# Bluebirds in my birdbath sharing with some Sparrows.



## Ruth n Jersey (Sep 27, 2020)

Before I grabbed my camera there were five of them together but as usual I wasn't fast enough. I was surprised to see them this late in the season. They weren't to happy to share their bath with the other birds and on occasion tried to chase them away.


----------



## Aunt Marg (Sep 27, 2020)

Oh the sweetness!

Nice capture, Ruth!


----------



## SeaBreeze (Sep 29, 2020)

Such sweet little ones Ruth, thanks for posting that!  We have some aggressive Magpies and Crows in our yard, and I hate when they bully the smaller birds.


----------



## Aunt Marg (Sep 29, 2020)

SeaBreeze said:


> Such sweet little ones Ruth, thanks for posting that!  We have some aggressive Magpies and Crows in our yard, and I hate when they bully the smaller birds.


We were having the same problem with Blue Jays, however, it didn't take long for us to shoo the Jays away.

Aside from being visited by House Sparrows and House Finches, our other regulars are Mountain Chickadees, Red Breasted Nuthatches, Pine Siskins, Black-Capped Chickadees, and the Dark-Eyed Juncos, and nothing is sweeter than when the fledglings visit with mom and dad for the first time.

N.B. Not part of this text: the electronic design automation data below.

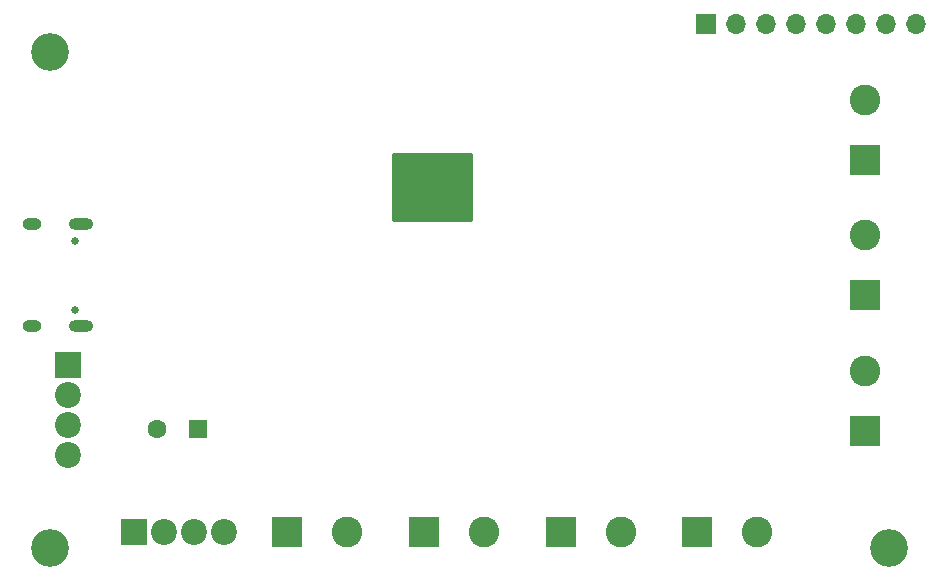
<source format=gbs>
G04 #@! TF.GenerationSoftware,KiCad,Pcbnew,(5.1.9)-1*
G04 #@! TF.CreationDate,2021-06-19T22:35:00+01:00*
G04 #@! TF.ProjectId,garden,67617264-656e-42e6-9b69-6361645f7063,rev?*
G04 #@! TF.SameCoordinates,Original*
G04 #@! TF.FileFunction,Soldermask,Bot*
G04 #@! TF.FilePolarity,Negative*
%FSLAX46Y46*%
G04 Gerber Fmt 4.6, Leading zero omitted, Abs format (unit mm)*
G04 Created by KiCad (PCBNEW (5.1.9)-1) date 2021-06-19 22:35:00*
%MOMM*%
%LPD*%
G01*
G04 APERTURE LIST*
%ADD10O,1.700000X1.700000*%
%ADD11R,1.700000X1.700000*%
%ADD12C,3.200000*%
%ADD13C,1.600000*%
%ADD14R,1.600000X1.600000*%
%ADD15O,2.100000X1.000000*%
%ADD16C,0.650000*%
%ADD17O,1.600000X1.000000*%
%ADD18C,2.600000*%
%ADD19R,2.600000X2.600000*%
%ADD20C,2.200000*%
%ADD21R,2.200000X2.200000*%
%ADD22C,0.254000*%
%ADD23C,0.100000*%
G04 APERTURE END LIST*
D10*
X131280000Y-51600000D03*
X128740000Y-51600000D03*
X126200000Y-51600000D03*
X123660000Y-51600000D03*
X121120000Y-51600000D03*
X118580000Y-51600000D03*
X116040000Y-51600000D03*
D11*
X113500000Y-51600000D03*
D12*
X129000000Y-96000000D03*
X58000000Y-96000000D03*
X58000000Y-54000000D03*
D13*
X67000000Y-85900000D03*
D14*
X70500000Y-85900000D03*
D15*
X60630000Y-77218000D03*
X60630000Y-68578000D03*
D16*
X60100000Y-70008000D03*
D17*
X56450000Y-68578000D03*
D16*
X60100000Y-75788000D03*
D17*
X56450000Y-77218000D03*
D18*
X83080000Y-94600000D03*
D19*
X78000000Y-94600000D03*
D18*
X94680000Y-94600000D03*
D19*
X89600000Y-94600000D03*
D18*
X127000000Y-58039000D03*
D19*
X127000000Y-63119000D03*
D18*
X127000000Y-81026000D03*
D19*
X127000000Y-86106000D03*
D18*
X106275000Y-94615000D03*
D19*
X101195000Y-94615000D03*
D18*
X117832000Y-94615000D03*
D19*
X112752000Y-94615000D03*
D18*
X127000000Y-69469000D03*
D19*
X127000000Y-74549000D03*
D20*
X72715000Y-94626000D03*
X70175000Y-94626000D03*
X67635000Y-94626000D03*
D21*
X65095000Y-94626000D03*
D20*
X59500000Y-88120000D03*
X59500000Y-85580000D03*
X59500000Y-83040000D03*
D21*
X59500000Y-80500000D03*
D22*
X93599000Y-68199000D02*
X86995000Y-68199000D01*
X86995000Y-62611000D01*
X93599000Y-62611000D01*
X93599000Y-68199000D01*
D23*
G36*
X93599000Y-68199000D02*
G01*
X86995000Y-68199000D01*
X86995000Y-62611000D01*
X93599000Y-62611000D01*
X93599000Y-68199000D01*
G37*
M02*

</source>
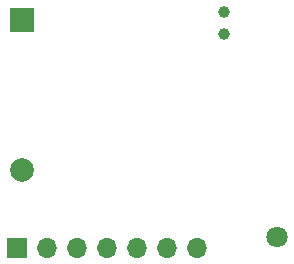
<source format=gbs>
G04 #@! TF.GenerationSoftware,KiCad,Pcbnew,8.0.2-8.0.2-0~ubuntu22.04.1*
G04 #@! TF.CreationDate,2024-05-31T22:19:47-06:00*
G04 #@! TF.ProjectId,sensor_sigfox_1.1,73656e73-6f72-45f7-9369-67666f785f31,rev?*
G04 #@! TF.SameCoordinates,Original*
G04 #@! TF.FileFunction,Soldermask,Bot*
G04 #@! TF.FilePolarity,Negative*
%FSLAX46Y46*%
G04 Gerber Fmt 4.6, Leading zero omitted, Abs format (unit mm)*
G04 Created by KiCad (PCBNEW 8.0.2-8.0.2-0~ubuntu22.04.1) date 2024-05-31 22:19:47*
%MOMM*%
%LPD*%
G01*
G04 APERTURE LIST*
%ADD10C,1.000000*%
%ADD11C,1.800000*%
%ADD12R,2.000000X2.000000*%
%ADD13C,2.000000*%
%ADD14R,1.700000X1.700000*%
%ADD15O,1.700000X1.700000*%
G04 APERTURE END LIST*
D10*
X133004000Y-76196000D03*
X133004000Y-74296000D03*
D11*
X137456000Y-93400000D03*
D12*
X115883000Y-75001000D03*
D13*
X115883000Y-87701000D03*
D14*
X115488000Y-94262000D03*
D15*
X118028000Y-94262000D03*
X120568000Y-94262000D03*
X123108000Y-94262000D03*
X125648000Y-94262000D03*
X128188000Y-94262000D03*
X130728000Y-94262000D03*
M02*

</source>
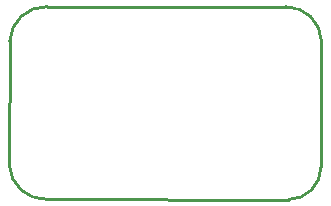
<source format=gbr>
%TF.GenerationSoftware,Altium Limited,Altium Designer,22.10.1 (41)*%
G04 Layer_Color=16711935*
%FSLAX45Y45*%
%MOMM*%
%TF.SameCoordinates,7C4CEE53-0205-4E42-98F0-91463D168F18*%
%TF.FilePolarity,Positive*%
%TF.FileFunction,Other,Mechanical_1*%
%TF.Part,Single*%
G01*
G75*
%TA.AperFunction,NonConductor*%
%ADD31C,0.25400*%
D31*
X2362200Y63468D02*
G03*
X2637966Y342903I-1834J277601D01*
G01*
X317500Y1696719D02*
G03*
X2199Y1402081I-10331J-304970D01*
G01*
X-1070Y353055D02*
G03*
X317500Y66040I302793J15777D01*
G01*
X2641259Y1402081D02*
G03*
X2336800Y1696720I-299549J-4910D01*
G01*
X2637966Y342903D02*
X2641259Y1399541D01*
X317500Y66040D02*
X2362200Y63468D01*
X-1070Y353055D02*
X2199Y1402081D01*
X317500Y1696720D02*
X2336800Y1696720D01*
%TF.MD5,b47c6e4cd31e2baefca14cc77edf6247*%
M02*

</source>
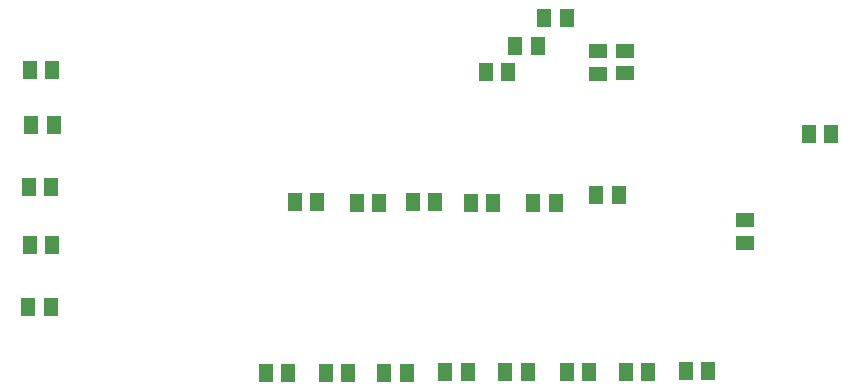
<source format=gbr>
G04 EAGLE Gerber RS-274X export*
G75*
%MOMM*%
%FSLAX34Y34*%
%LPD*%
%INSolderpaste Top*%
%IPPOS*%
%AMOC8*
5,1,8,0,0,1.08239X$1,22.5*%
G01*
G04 Define Apertures*
%ADD10R,1.500000X1.300000*%
%ADD11R,1.300000X1.500000*%
D10*
X898303Y394678D03*
X898303Y413678D03*
D11*
X511737Y284714D03*
X492737Y284714D03*
X612293Y284773D03*
X593293Y284773D03*
X714822Y285025D03*
X695822Y285025D03*
X816744Y285494D03*
X797744Y285494D03*
X517264Y429609D03*
X536264Y429609D03*
X617436Y428943D03*
X636436Y428943D03*
X719321Y428386D03*
X738321Y428386D03*
X952493Y486601D03*
X971493Y486601D03*
X562717Y284607D03*
X543717Y284607D03*
X663954Y284986D03*
X644954Y284986D03*
X766705Y285389D03*
X747705Y285389D03*
X728843Y584704D03*
X747843Y584704D03*
X311125Y442239D03*
X292125Y442239D03*
X867523Y285745D03*
X848523Y285745D03*
D10*
X797433Y557505D03*
X797433Y538505D03*
D11*
X312046Y541022D03*
X293046Y541022D03*
X704081Y561658D03*
X723081Y561658D03*
X311916Y392589D03*
X292916Y392589D03*
X679316Y538925D03*
X698316Y538925D03*
X310681Y340424D03*
X291681Y340424D03*
D10*
X774097Y556997D03*
X774097Y537997D03*
D11*
X313379Y494349D03*
X294379Y494349D03*
X569842Y428466D03*
X588842Y428466D03*
X666394Y428466D03*
X685394Y428466D03*
X772630Y435261D03*
X791630Y435261D03*
M02*

</source>
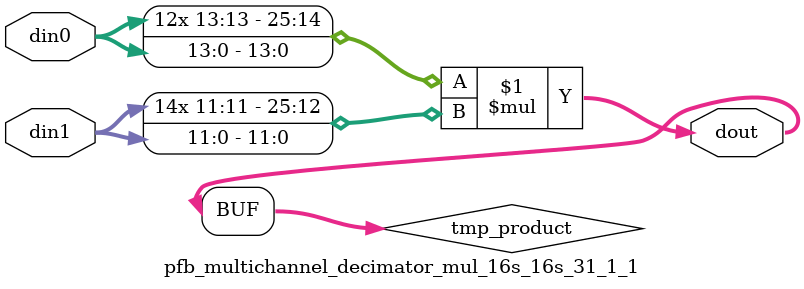
<source format=v>

`timescale 1 ns / 1 ps

  module pfb_multichannel_decimator_mul_16s_16s_31_1_1(din0, din1, dout);
parameter ID = 1;
parameter NUM_STAGE = 0;
parameter din0_WIDTH = 14;
parameter din1_WIDTH = 12;
parameter dout_WIDTH = 26;

input [din0_WIDTH - 1 : 0] din0; 
input [din1_WIDTH - 1 : 0] din1; 
output [dout_WIDTH - 1 : 0] dout;

wire signed [dout_WIDTH - 1 : 0] tmp_product;













assign tmp_product = $signed(din0) * $signed(din1);








assign dout = tmp_product;







endmodule

</source>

Bird-watching has become a serious pastime of mine.


----------



## juliet799 (Oct 11, 2020)

It's a beautiful, nice picture


----------



## Keesha (Oct 11, 2020)

What a lovely sight Ruth. That’s a great photo.
You’ve got a fine lifestyle there and it really shows that you enjoy it. ❤


----------



## Granny B. (Oct 11, 2020)

Great pics, Ruth.  Brought a smile.  Thanks.


----------